## EXERCISE DETAILS
Swap each "Bridal Dresses" for "Wedding Gowns" in the data below and return the rest of the text unchanged, without the pictures.

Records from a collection
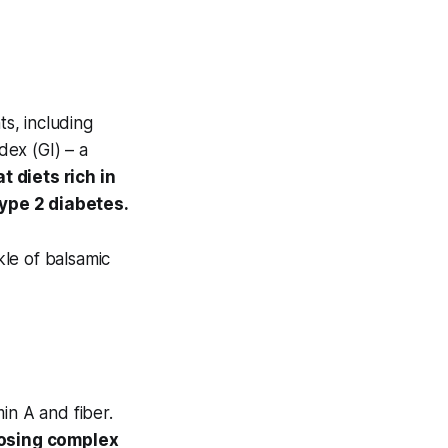
ts, including
dex (GI) – a
 diets rich in
type 2 diabetes.
kle of balsamic
in A and fiber.
osing complex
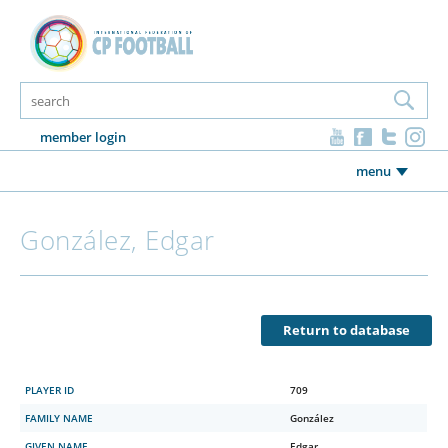
member login
menu
González, Edgar
Return to database
PLAYER ID
709
FAMILY NAME
González
GIVEN NAME
Edgar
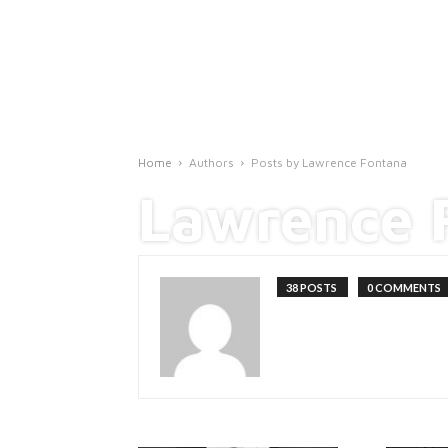
Home
Authors
Posts by Lawrence Fontana
Lawrence 
38 POSTS
0 COMMENTS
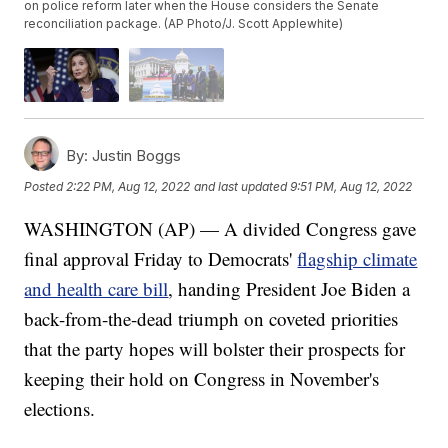
on police reform later when the House considers the Senate
reconciliation package. (AP Photo/J. Scott Applewhite)
By:
Justin Boggs
Posted
2:22 PM, Aug 12, 2022
and last updated
9:51 PM, Aug 12, 2022
WASHINGTON (AP) — A divided Congress gave
final approval Friday to Democrats'
flagship climate
and health care bill
, handing President Joe Biden a
back-from-the-dead triumph on coveted priorities
that the party hopes will bolster their prospects for
keeping their hold on Congress in November's
elections.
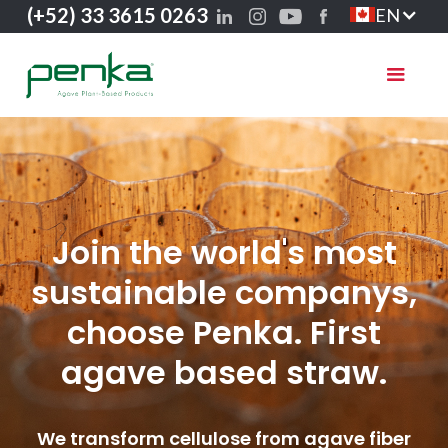
(+52) 33 3615 0263
EN
Join the world's most
sustainable companys,
choose Penka. First
agave based straw.
We transform cellulose from agave fiber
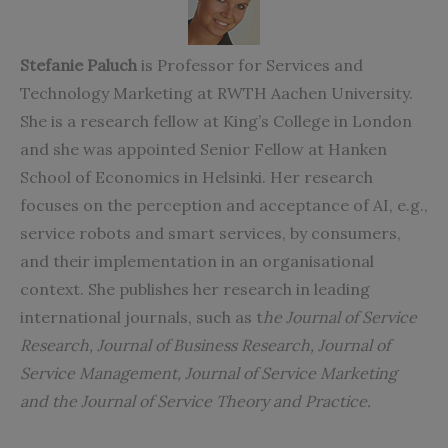
Stefanie Paluch
is Professor for Services and
Technology Marketing at RWTH Aachen University.
She is a research fellow at King’s College in London
and she was appointed Senior Fellow at Hanken
School of Economics in Helsinki. Her research
focuses on the perception and acceptance of AI, e.g.,
service robots and smart services, by consumers,
and their implementation in an organisational
context. She publishes her research in leading
international journals, such as t
he Journal of Service
Research, Journal of Business Research, Journal of
Service Management, Journal of Service Marketing
and the Journal of Service Theory and Practice.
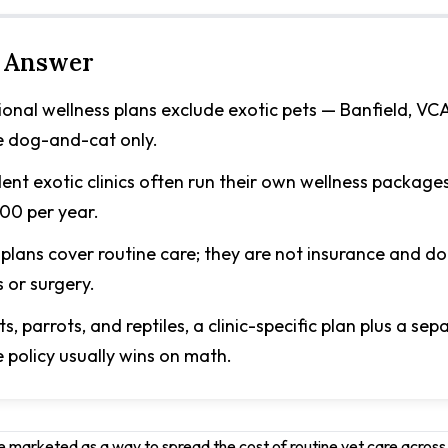
 Answer
onal wellness plans exclude exotic pets — Banfield, VC
e dog-and-cat only.
nt exotic clinics often run their own wellness package
0 per year.
plans cover routine care; they are not insurance and do
s or surgery.
ts, parrots, and reptiles, a clinic-specific plan plus a sep
 policy usually wins on math.
e marketed as a way to spread the cost of routine vet care across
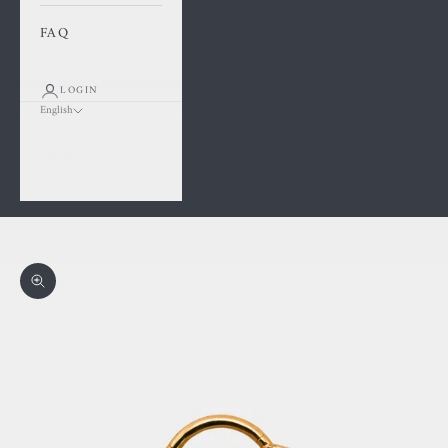
FAQ
LOGIN
English
Language
Français
English
Cart
Your cart is empty
Zoom picture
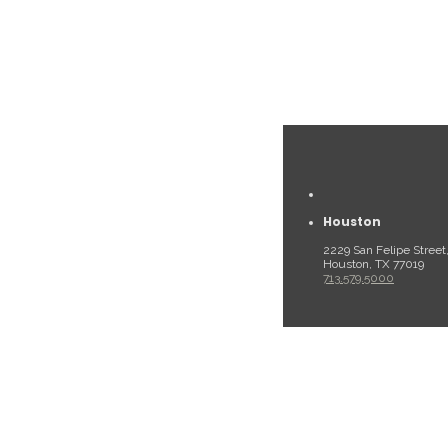
Houston
2229 San Felipe Street
Houston, TX 77019
713.579.5000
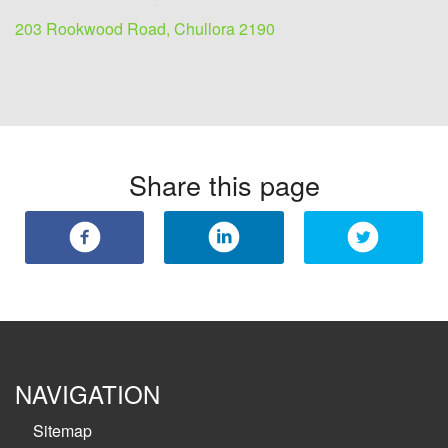
203 Rookwood Road, Chullora 2190
Share this page
NAVIGATION
Sitemap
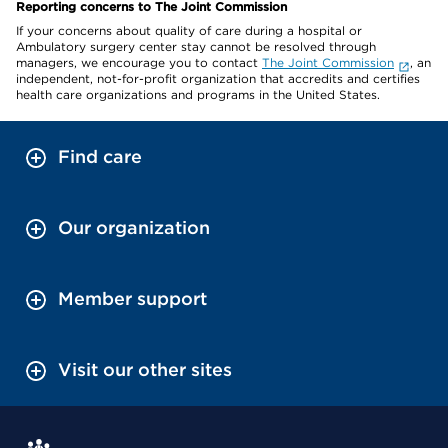
Reporting concerns to The Joint Commission
If your concerns about quality of care during a hospital or
Ambulatory surgery center stay cannot be resolved through
managers, we encourage you to contact
The Joint Commission
, an
independent, not-for-profit organization that accredits and certifies
health care organizations and programs in the United States.
Find care
Our organization
Member support
Visit our other sites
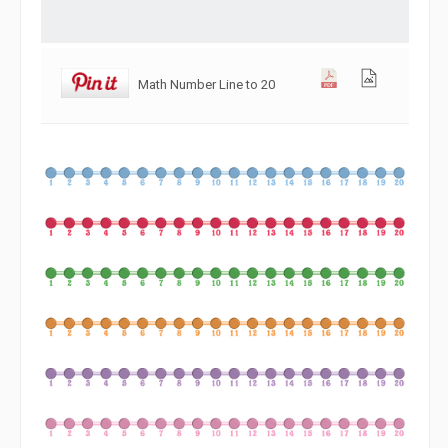
Math Number Line to 20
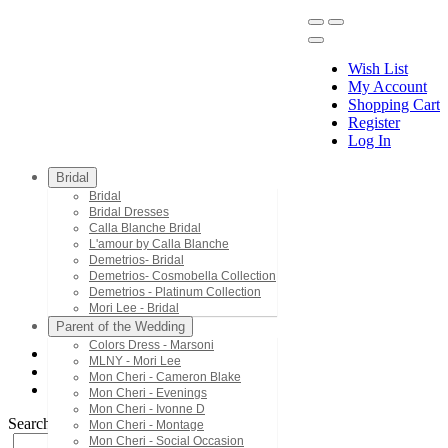
Wish List
My Account
Shopping Cart
Register
Menu
Log In
Bridal
Bridal
Bridal Dresses
Calla Blanche Bridal
L'amour by Calla Blanche
Demetrios- Bridal
Demetrios- Cosmobella Collection
Demetrios - Platinum Collection
Mori Lee - Bridal
Parent of the Wedding
Colors Dress - Marsoni
MLNY - Mori Lee
Bridal Dresses
Mon Cheri - Cameron Blake
LA21229
Mon Cheri - Evenings
Mon Cheri - Ivonne D
Search by Style/Keyword
Mon Cheri - Montage
Mon Cheri - Social Occasion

## RESULT
ts, including
dex (GI) – a
 diets rich in
type 2 diabetes.
kle of balsamic
in A and fiber.
osing complex
member login
menu
González, Edgar
Return to database
PLAYER ID
709
FAMILY NAME
González
GIVEN NAME
Edgar
Home
Authors
Posts by Lawrence Fontana
Lawrence 
38 POSTS
0 COMMENTS
on police reform later when the House considers the Senate
reconciliation package. (AP Photo/J. Scott Applewhite)
By:
Justin Boggs
Posted
2:22 PM, Aug 12, 2022
and last updated
9:51 PM, Aug 12, 2022
WASHINGTON (AP) — A divided Congress gave
final approval Friday to Democrats'
flagship climate
and health care bill
, handing President Joe Biden a
back-from-the-dead triumph on coveted priorities
that the party hopes will bolster their prospects for
keeping their hold on Congress in November's
elections.
(+52) 33 3615 0263
EN
Join the world's most
sustainable companys,
choose Penka. First
agave based straw.
We transform cellulose from agave fiber
Stefanie Paluch
is Professor for Services and
Technology Marketing at RWTH Aachen University.
She is a research fellow at King’s College in London
and she was appointed Senior Fellow at Hanken
School of Economics in Helsinki. Her research
focuses on the perception and acceptance of AI, e.g.,
service robots and smart services, by consumers,
and their implementation in an organisational
context. She publishes her research in leading
international journals, such as t
he Journal of Service
Research, Journal of Business Research, Journal of
Service Management, Journal of Service Marketing
and the Journal of Service Theory and Practice.
 Answer
onal wellness plans exclude exotic pets — Banfield, VC
e dog-and-cat only.
nt exotic clinics often run their own wellness package
0 per year.
plans cover routine care; they are not insurance and do
s or surgery.
ts, parrots, and reptiles, a clinic-specific plan plus a sep
 policy usually wins on math.
e marketed as a way to spread the cost of routine vet care across
FAQ
LOGIN
English
Language
Français
English
Cart
Your cart is empty
Zoom picture
Houston
2229 San Felipe Street
Houston, TX 77019
713.579.5000
203 Rookwood Road, Chullora 2190
Share this page
NAVIGATION
Sitemap
Reporting concerns to The Joint Commission
If your concerns about quality of care during a hospital or
Ambulatory surgery center stay cannot be resolved through
managers, we encourage you to contact
The Joint Commission
, an
independent, not-for-profit organization that accredits and certifies
health care organizations and programs in the United States.
Find care
Our organization
Member support
Visit our other sites
Math Number Line to 20
Wish List
My Account
Shopping Cart
Register
Menu
Log In
Bridal
Bridal
Wedding Gowns
Calla Blanche Bridal
L'amour by Calla Blanche
Demetrios- Bridal
Demetrios- Cosmobella Collection
Demetrios - Platinum Collection
Mori Lee - Bridal
Parent of the Wedding
Colors Dress - Marsoni
MLNY - Mori Lee
Wedding Gowns
Mon Cheri - Cameron Blake
LA21229
Mon Cheri - Evenings
Mon Cheri - Ivonne D
Search by Style/Keyword
Mon Cheri - Montage
Mon Cheri - Social Occasion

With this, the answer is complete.